Is your wedding guest wardrobe overflowing? Perhaps a few garment bags are still draped over the back of a chair, waiting to be unpacked until the next destination wedding rolls around. Between multi-day celebrations, colour-coded dress codes and calendars crowded with functions, many guests now find themselves assembling an entirely new wardrobe every few months. The result is a sea of embellished lehengas, occasionwear bought for a single outing and the familiar dilemma of having "nothing to wear" despite an overflowing closet.

Suhani Parekh, founder and creative director of MISHO Designs, has spent much of the past year on the other side of the wedding equation. “I haven’t had a very packed wedding calendar. I feel like I mostly live at the studio these days, especially with everything we’ve been working on at MISHO.” Even so, weddings remain central to her world. In recent years, MISHO's bridal universe has expanded to include sculptural bodices, bodypieces and custom creations. If today's bridesmaids are increasingly looking for alternatives to traditional occasionwear, Parekh has had a front-row seat to the shift.

The plus-one principle

The designer isn't particularly interested in starting from scratch. Instead, she looks to the piece that can shift an entire outfit's centre of gravity. "I think bodypieces are such an exciting way to dress for weddings because they sit somewhere between jewellery and clothing," she says. "They can completely transform a sari, a lehenga or even a very simple skirt and make the look feel personal, sculptural and unexpected."

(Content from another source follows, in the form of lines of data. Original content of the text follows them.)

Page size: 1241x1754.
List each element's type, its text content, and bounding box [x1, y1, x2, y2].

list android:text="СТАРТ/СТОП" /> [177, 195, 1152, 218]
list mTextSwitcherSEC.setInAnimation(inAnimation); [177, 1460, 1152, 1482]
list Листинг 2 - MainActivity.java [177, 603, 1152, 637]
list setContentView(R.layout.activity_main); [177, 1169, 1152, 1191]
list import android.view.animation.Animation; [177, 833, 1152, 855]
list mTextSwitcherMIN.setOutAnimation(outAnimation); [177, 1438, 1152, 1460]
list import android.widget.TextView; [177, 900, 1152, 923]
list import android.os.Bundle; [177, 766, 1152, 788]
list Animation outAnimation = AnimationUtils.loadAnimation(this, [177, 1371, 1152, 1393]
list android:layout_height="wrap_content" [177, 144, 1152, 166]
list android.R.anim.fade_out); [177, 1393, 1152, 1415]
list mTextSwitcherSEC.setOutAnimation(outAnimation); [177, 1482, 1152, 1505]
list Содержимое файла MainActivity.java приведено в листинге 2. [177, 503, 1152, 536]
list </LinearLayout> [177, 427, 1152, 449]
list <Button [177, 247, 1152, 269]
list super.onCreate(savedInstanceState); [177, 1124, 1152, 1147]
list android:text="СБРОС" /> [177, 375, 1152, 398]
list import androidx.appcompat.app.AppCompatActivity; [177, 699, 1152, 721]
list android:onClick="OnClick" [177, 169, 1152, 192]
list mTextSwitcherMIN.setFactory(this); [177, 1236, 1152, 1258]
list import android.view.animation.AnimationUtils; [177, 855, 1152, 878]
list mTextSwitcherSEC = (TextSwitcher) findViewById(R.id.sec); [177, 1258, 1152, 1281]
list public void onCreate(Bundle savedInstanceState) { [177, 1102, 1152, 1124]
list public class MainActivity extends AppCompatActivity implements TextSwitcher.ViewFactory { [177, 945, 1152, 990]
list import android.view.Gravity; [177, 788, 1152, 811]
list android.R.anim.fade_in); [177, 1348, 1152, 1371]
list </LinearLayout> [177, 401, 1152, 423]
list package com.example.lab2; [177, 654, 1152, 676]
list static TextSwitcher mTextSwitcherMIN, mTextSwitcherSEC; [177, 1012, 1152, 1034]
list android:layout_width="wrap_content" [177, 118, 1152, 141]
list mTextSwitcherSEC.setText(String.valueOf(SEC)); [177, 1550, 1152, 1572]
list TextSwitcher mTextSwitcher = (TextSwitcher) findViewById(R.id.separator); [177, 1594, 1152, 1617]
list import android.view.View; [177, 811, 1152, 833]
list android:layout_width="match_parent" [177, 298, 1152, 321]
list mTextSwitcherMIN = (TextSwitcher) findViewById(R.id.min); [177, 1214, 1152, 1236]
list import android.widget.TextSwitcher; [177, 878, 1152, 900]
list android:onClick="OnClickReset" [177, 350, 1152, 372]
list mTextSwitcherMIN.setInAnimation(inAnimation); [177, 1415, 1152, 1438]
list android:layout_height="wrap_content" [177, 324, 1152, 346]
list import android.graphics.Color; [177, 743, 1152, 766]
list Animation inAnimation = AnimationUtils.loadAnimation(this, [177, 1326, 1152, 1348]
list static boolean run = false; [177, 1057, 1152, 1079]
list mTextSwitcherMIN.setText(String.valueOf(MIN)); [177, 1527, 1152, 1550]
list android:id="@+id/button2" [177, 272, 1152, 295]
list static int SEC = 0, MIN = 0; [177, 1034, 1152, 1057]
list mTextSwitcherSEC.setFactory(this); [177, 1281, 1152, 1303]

And in the day and age of destination weddings that have you flying across the globe, Parekh sticks to the plus-one rule, “Don’t overpack, carry a few strong pieces that can transform a look. Jewellery is key,” she says. “It also helps to plan looks around one strong element rather than trying to do too much at once.”

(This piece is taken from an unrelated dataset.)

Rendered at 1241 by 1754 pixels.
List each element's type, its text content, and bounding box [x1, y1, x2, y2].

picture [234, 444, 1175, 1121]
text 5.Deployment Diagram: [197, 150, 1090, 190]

Something old, something gold

Some of the most compelling wedding looks begin with pieces that already carry history. "For a wedding, I would probably wear something like a Banarasi sari from my mother's collection styled with a cool MISHO blazer and belt," she says. "For me, it's always about mixing something classic or heirloom with something modern and architectural."

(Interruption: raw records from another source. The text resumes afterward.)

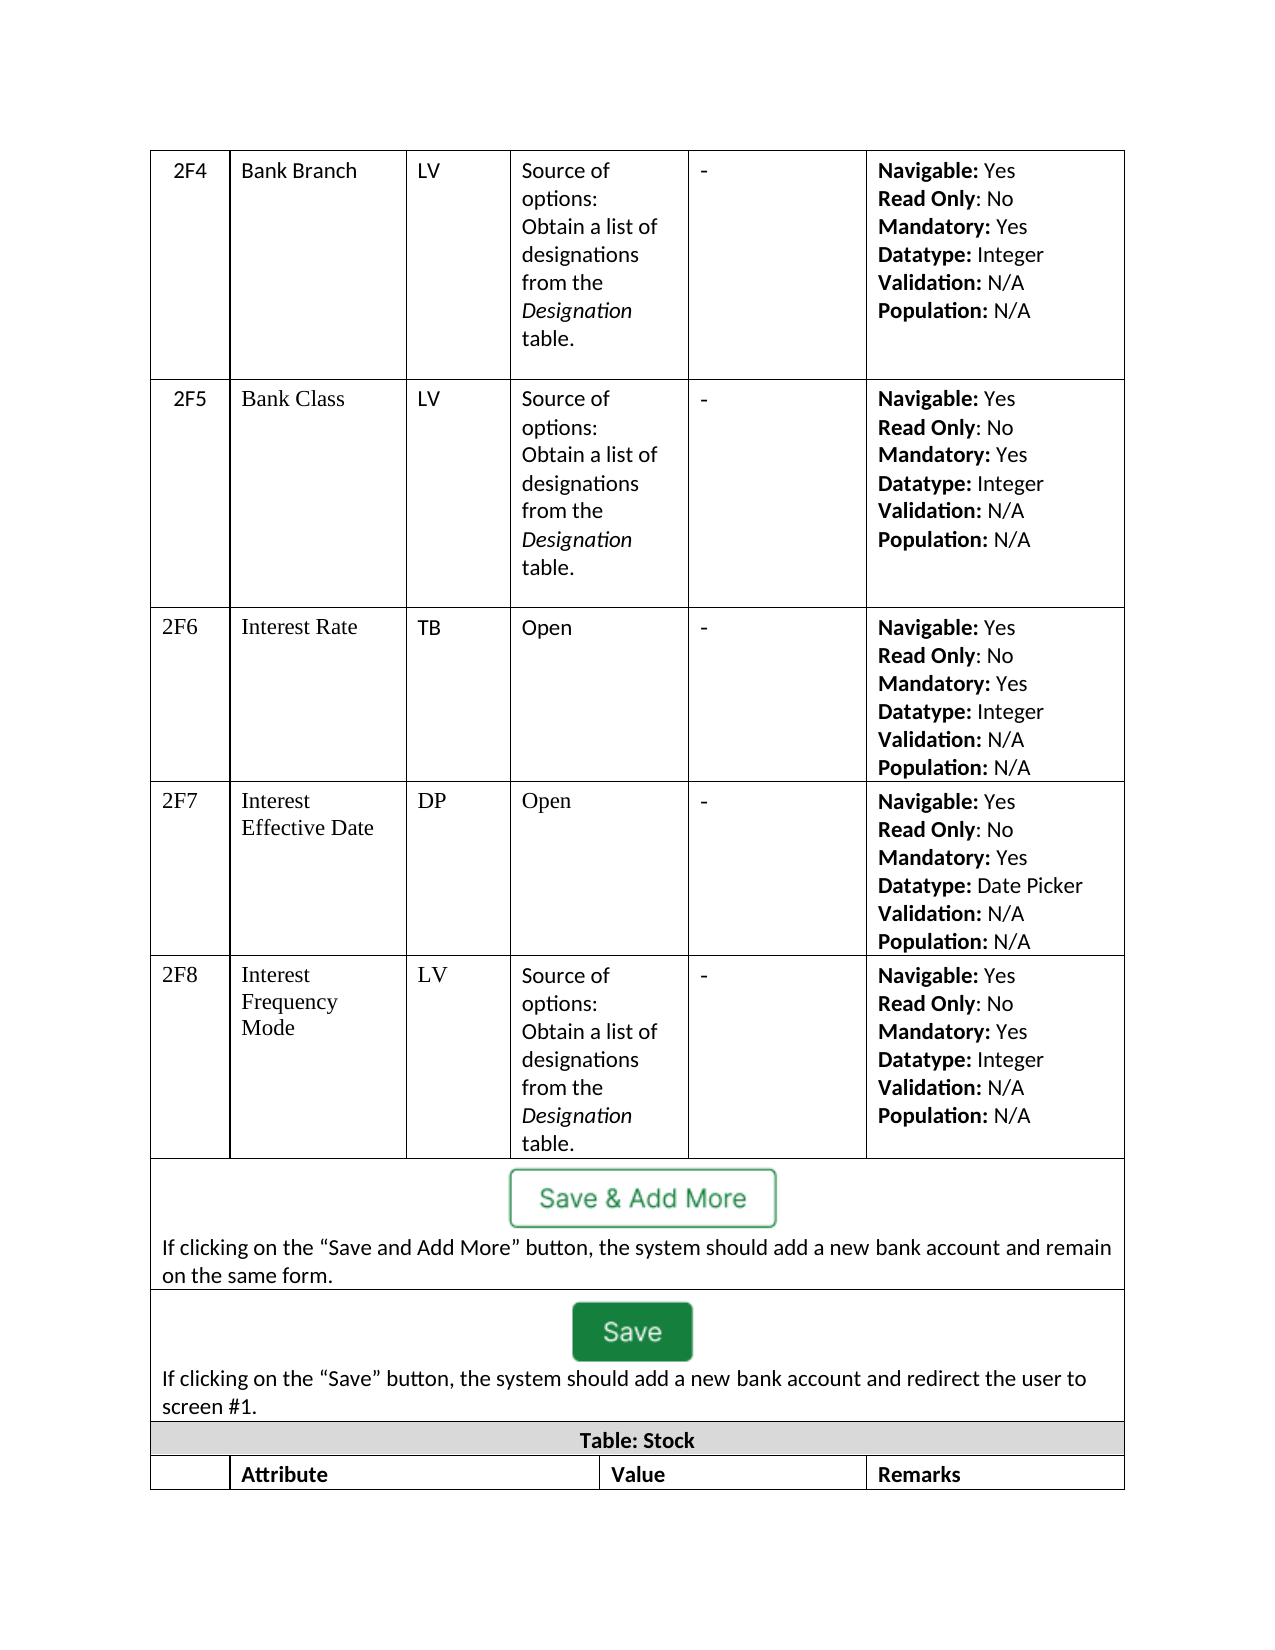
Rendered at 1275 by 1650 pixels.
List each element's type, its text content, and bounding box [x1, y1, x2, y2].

table_cell Open [511, 608, 688, 781]
table_cell Source of options: Obtain a list of designations from the Designation table. [511, 380, 688, 607]
table_cell 2F4 [151, 151, 229, 378]
table_cell - [689, 380, 866, 607]
table_cell Interest Rate [231, 608, 406, 781]
table_cell Value [600, 1456, 866, 1489]
table_cell Bank Class [231, 380, 406, 607]
table_cell Source of options: Obtain a list of designations from the Designation table. [511, 956, 688, 1158]
table_cell Interest Effective Date [231, 782, 406, 955]
table_cell If clicking on the “Save and Add More” button, the system should add a new bank account and remain on the same form. [151, 1159, 1124, 1289]
picture [568, 1295, 706, 1365]
table_cell 2F8 [151, 956, 229, 1158]
picture [490, 1163, 784, 1233]
table_cell Navigable: Yes Read Only: No Mandatory: Yes Datatype: Date Picker Validation: N/A Population: N/A [867, 782, 1124, 955]
table_cell Open [511, 782, 688, 955]
table_cell DP [407, 782, 510, 955]
table_cell Table: Stock [151, 1422, 1124, 1454]
table_cell Navigable: Yes Read Only: No Mandatory: Yes Datatype: Integer Validation: N/A Population: N/A [867, 956, 1124, 1158]
table_cell 2F5 [151, 380, 229, 607]
table_cell Interest Frequency Mode [231, 956, 406, 1158]
table_cell Remarks [867, 1456, 1124, 1489]
table_cell Navigable: Yes Read Only: No Mandatory: Yes Datatype: Integer Validation: N/A Population: N/A [867, 380, 1124, 607]
table_cell Attribute [231, 1456, 599, 1489]
table_cell LV [407, 380, 510, 607]
table_cell If clicking on the “Save” button, the system should add a new bank account and redirect the user to screen #1. [151, 1290, 1124, 1421]
table_cell - [689, 151, 866, 378]
table_cell - [689, 608, 866, 781]
table_cell [151, 1456, 229, 1489]
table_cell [867, 151, 1124, 378]
table_cell Bank Branch [231, 151, 406, 378]
table_cell LV [407, 151, 510, 378]
table_cell - [689, 782, 866, 955]
table_cell LV [407, 956, 510, 1158]
table_cell 2F6 [151, 608, 229, 781]
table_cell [511, 151, 688, 378]
table_cell TB [407, 608, 510, 781]
table_cell Navigable: Yes Read Only: No Mandatory: Yes Datatype: Integer Validation: N/A Population: N/A [867, 608, 1124, 781]
table_cell - [689, 956, 866, 1158]
table_cell 2F7 [151, 782, 229, 955]
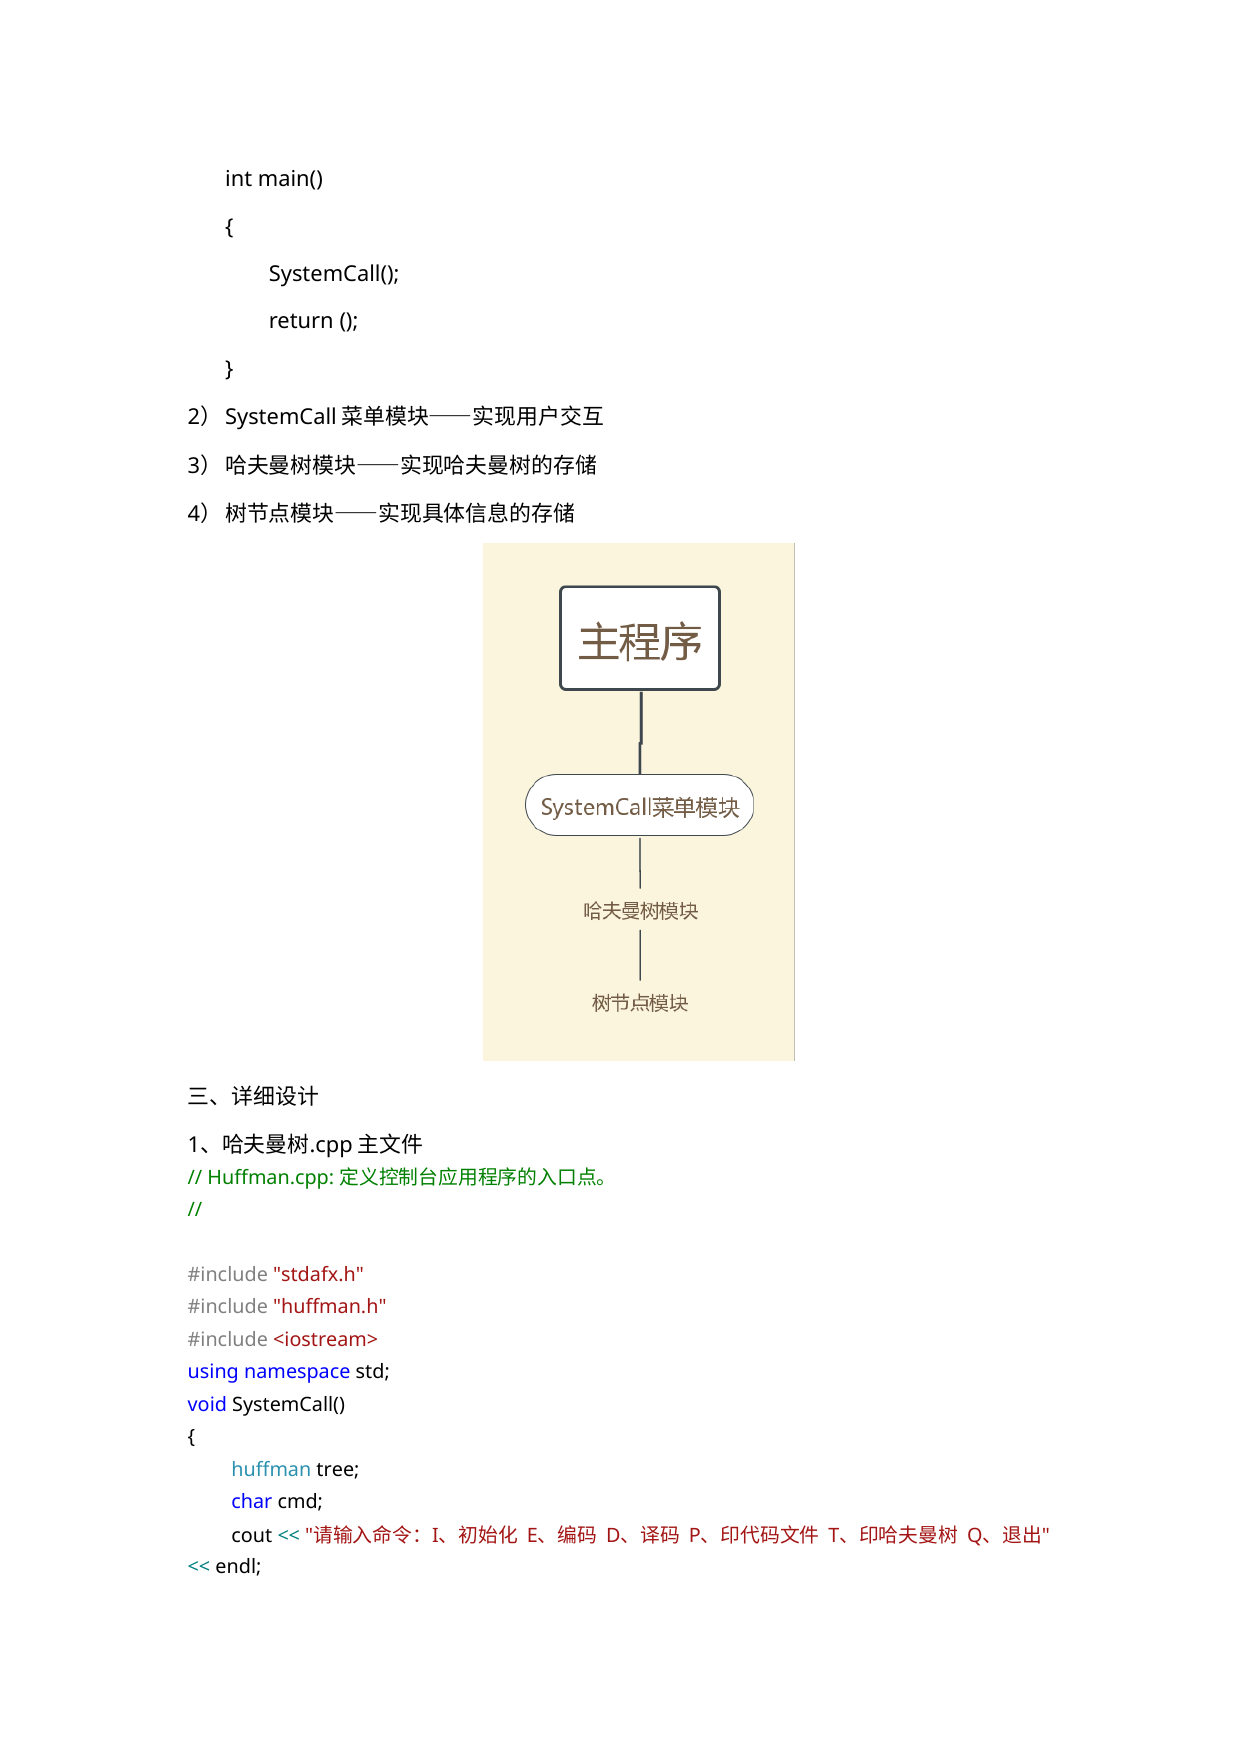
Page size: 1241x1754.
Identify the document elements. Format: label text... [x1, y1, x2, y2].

It's a formula that feels increasingly relevant in an era of wedding wardrobes with frequent-flyer miles. Guests now favour transformative jewellery over buying entirely new wedding outfits. And if Parekh's approach can be distilled into a single principle, it is this: choose one thing worth centering your look around on.

A new kind of heirloom

While MISHO is best known for its jewellery, its expanding bridal universe signals a wider shift in how wedding keepsakes are being reimagined. At the centre of that idea is the Memento Bodice, a sculptural piece that can be etched with details from a couple's love story. "What I really love is dressing people for weddings," says Parekh. "We've been creating MISHO brides, lehengas, sculptural bodices and bodypieces that become part of someone's story." For Parekh, that's the appeal. "I love that idea of a wedding piece becoming something deeply personal. Almost like armour, jewellery and memory all at once."